“On s’ennuie presque toujours avec ceux qu’on ennuie.”
Hester did not fail a second time to warn the Gresleys of the arrival of guests. She mentioned it in time to allow of the making of cakes, and Mr. Gresley graciously signified his intention of returning early from his parochial rounds on the afternoon when Dick and Rachel were expected, while Mrs. Gresley announced that the occasion was a propitious one for inviting the Pratts to tea.
“Miss West will like to meet them,” she remarked to Hester, whose jaw dropped at the name of Pratt. “And it is very likely if they take a fancy to her they will ask her to stay at the Towers while she is in the neighborhood. If the captain is at home I will ask him to come too. The Pratts are always so pleasant and hospitable.”
Hester was momentarily disconcerted at the magnitude of the social effort which Rachel’s coming seemed to entail. But for once she had the presence of mind not to show her dismay, and she helped Mrs. Gresley to change the crewel-work antimacassars, with their washed-out kittens swinging and playing leap-frog, for the best tussore-silk ones.

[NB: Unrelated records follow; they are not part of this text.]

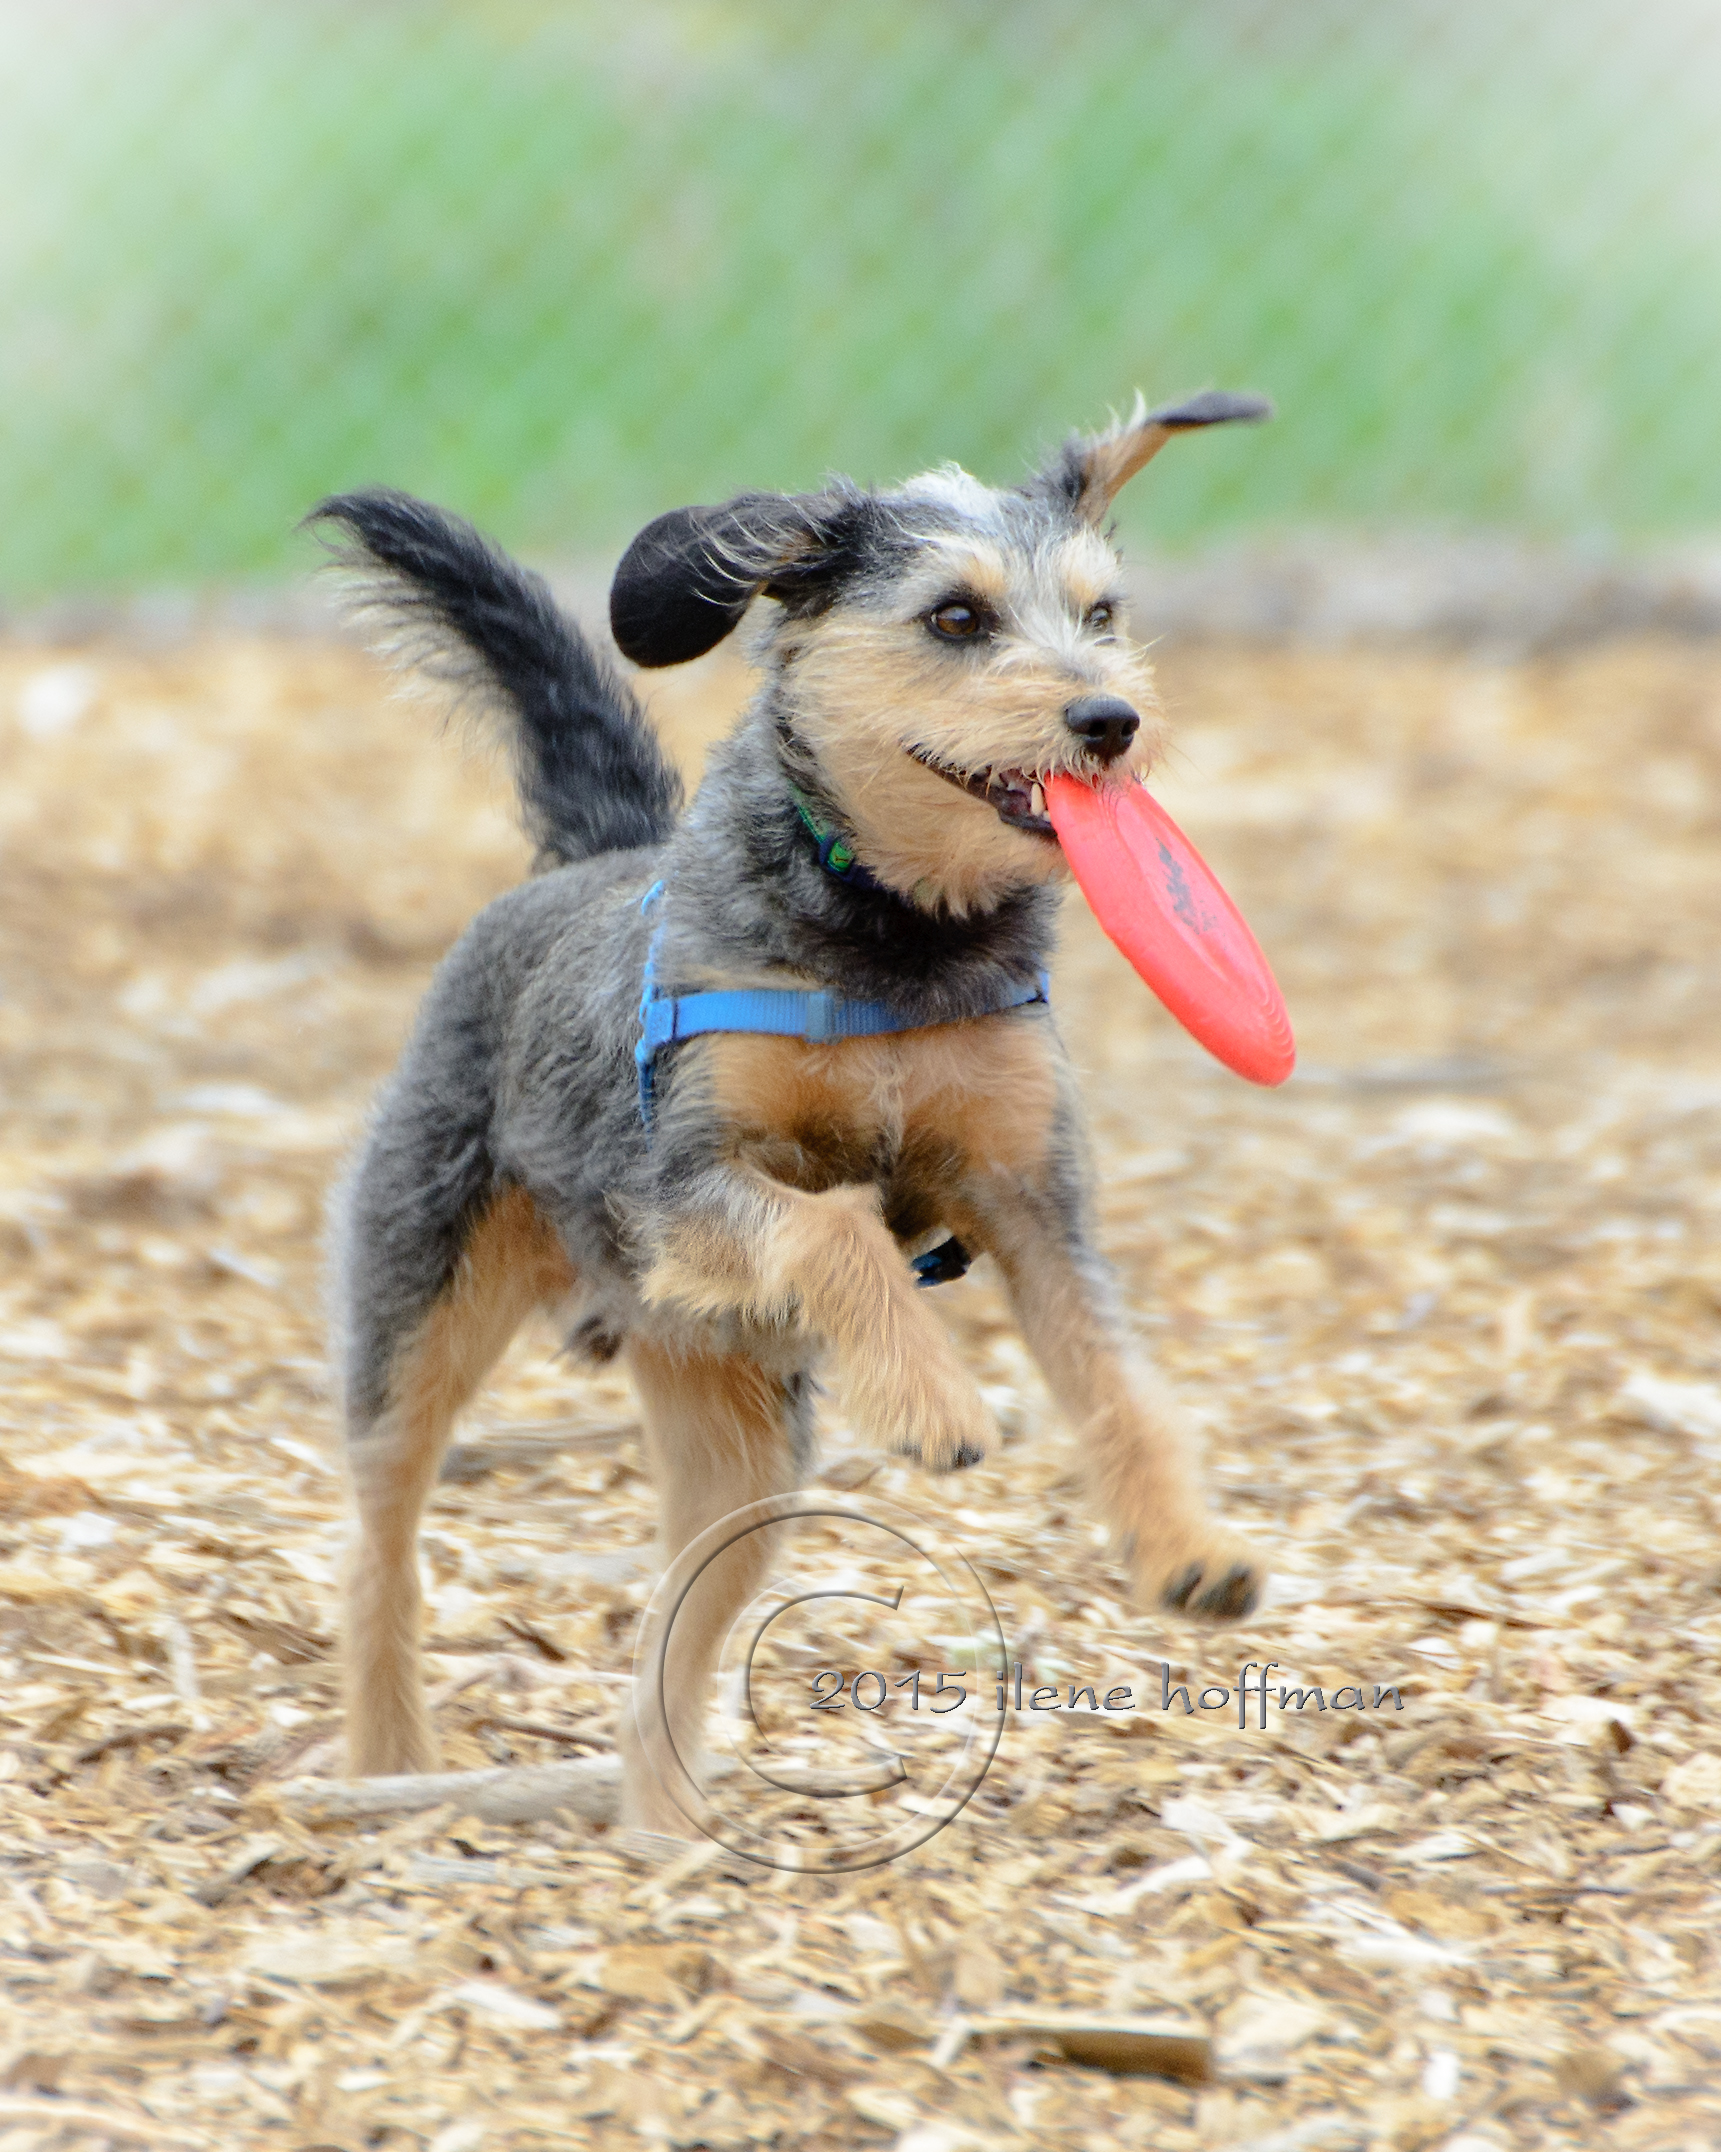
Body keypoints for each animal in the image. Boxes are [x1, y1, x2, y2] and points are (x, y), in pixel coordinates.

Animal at [312, 387, 1271, 1836]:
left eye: (1100, 610)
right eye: (954, 616)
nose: (1108, 720)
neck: (891, 938)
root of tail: (589, 859)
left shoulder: (1034, 1202)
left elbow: (1119, 1382)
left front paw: (1184, 1547)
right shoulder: (678, 1192)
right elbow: (831, 1228)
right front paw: (932, 1399)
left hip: (743, 1448)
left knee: (678, 1626)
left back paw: (665, 1826)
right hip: (422, 1306)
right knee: (385, 1548)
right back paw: (389, 1764)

The afternoon was still young when all the preparations had been completed, and Mrs. Gresley went up-stairs to change her gown, while Hester took charge of the children, as Fraeulein had many days previously arranged to make music with Dr. and Miss Brown on this particular afternoon. And very good music it was which proceeded out of the open windows of the doctor’s red brick house opposite Abel’s cottage. Hester could just hear it from the bottom of the garden near the church-yard wall, and there she took the children, and under the sycamore, with a bench round it, the dolls had a tea-party. Hester had provided herself with a lump of sugar and a biscuit, and out of these many dishes were made, and were arranged on a clean pocket-handkerchief spread on the grass. Regie carried out his directions as butler with solemn exactitude; and though Mary, who had inherited the paternal sense of humor, thought fit to tweak the handkerchief and upset everything, she found the witticism so coldly received by “Auntie Hester,” although she explained that father always did it, that she at once suited herself to her company, and helped to repair the disaster.

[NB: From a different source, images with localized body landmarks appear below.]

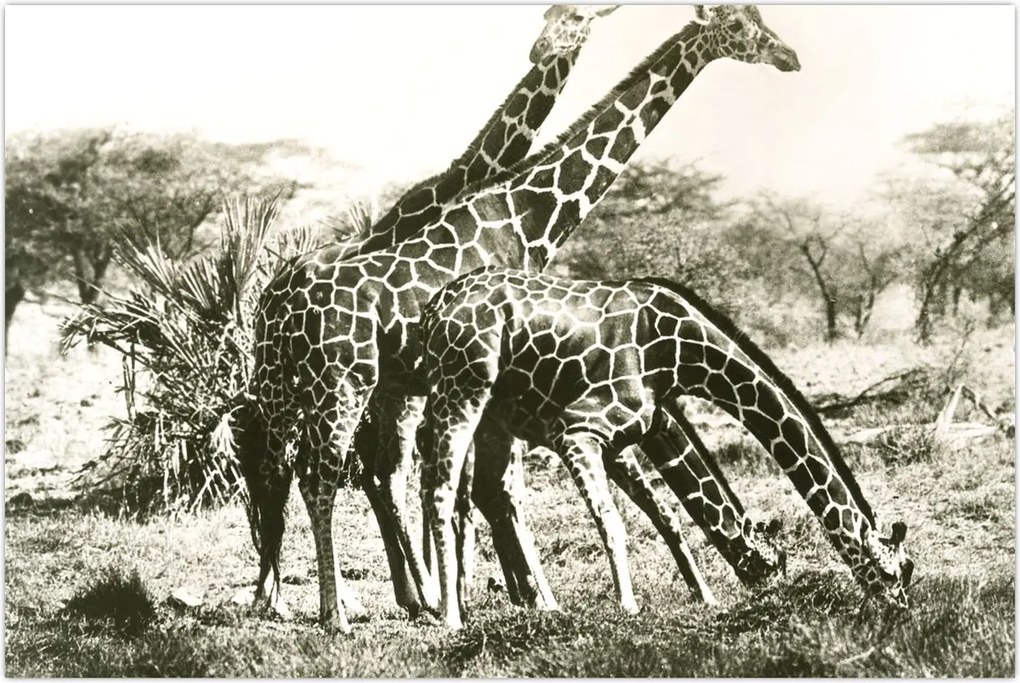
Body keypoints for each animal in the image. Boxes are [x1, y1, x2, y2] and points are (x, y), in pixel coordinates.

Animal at [249, 4, 800, 631]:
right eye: (740, 24)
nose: (789, 56)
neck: (524, 214)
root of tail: (279, 300)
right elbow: (496, 490)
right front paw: (528, 599)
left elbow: (480, 489)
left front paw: (498, 594)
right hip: (345, 383)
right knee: (324, 474)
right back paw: (339, 610)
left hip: (290, 387)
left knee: (292, 471)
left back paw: (297, 599)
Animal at [416, 266, 915, 628]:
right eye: (894, 572)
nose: (903, 612)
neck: (680, 354)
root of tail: (434, 308)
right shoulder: (578, 430)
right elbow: (613, 521)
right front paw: (629, 607)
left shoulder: (628, 435)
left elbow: (668, 515)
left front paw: (705, 597)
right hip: (463, 389)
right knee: (442, 489)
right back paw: (452, 616)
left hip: (487, 415)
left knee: (482, 495)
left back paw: (524, 605)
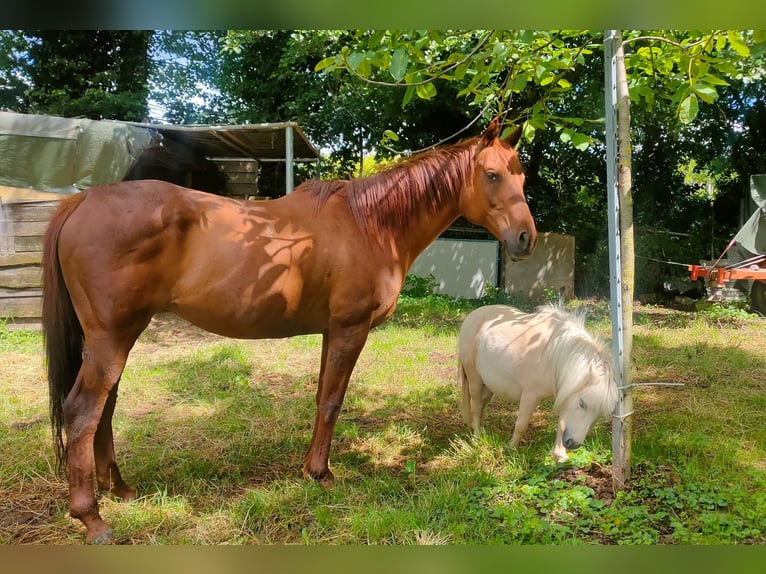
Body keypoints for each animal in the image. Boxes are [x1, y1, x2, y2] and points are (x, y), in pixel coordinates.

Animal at [40, 118, 536, 544]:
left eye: (523, 178)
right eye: (492, 175)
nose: (526, 238)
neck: (369, 224)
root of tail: (84, 201)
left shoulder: (331, 332)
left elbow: (321, 397)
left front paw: (310, 468)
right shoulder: (350, 330)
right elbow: (333, 401)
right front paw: (321, 473)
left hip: (116, 338)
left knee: (105, 407)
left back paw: (119, 488)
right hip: (112, 338)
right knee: (83, 411)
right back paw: (91, 517)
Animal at [460, 306, 620, 464]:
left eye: (599, 414)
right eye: (582, 403)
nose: (573, 444)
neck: (554, 356)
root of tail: (471, 316)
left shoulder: (565, 394)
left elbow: (562, 424)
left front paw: (559, 455)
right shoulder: (530, 397)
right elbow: (521, 425)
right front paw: (511, 449)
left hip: (488, 385)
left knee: (482, 405)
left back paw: (480, 429)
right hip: (474, 378)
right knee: (476, 407)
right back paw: (477, 438)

It was very hot. The dolls, from the featureless midshipman to the colossal professional beauty sitting in her own costly perambulator (a present from Mrs. Pratt), felt the heat, and showed it by their moist countenances. The only person who was cool was a small, nude, china infant in its zinc bath, the property of Stella, whose determination to reach central facts, and to penetrate to the root of the matter, at present took the form of tearing or licking off all that could be torn or licked from objects of interest. Hester, who had presented her with the floating baby in the bath, sometimes wondered, as she watched Stella conscientiously work through a well-dressed doll down to its stitched sawdust compartments, what Mr. Gresley would make of his daughter when she turned her attention to theology.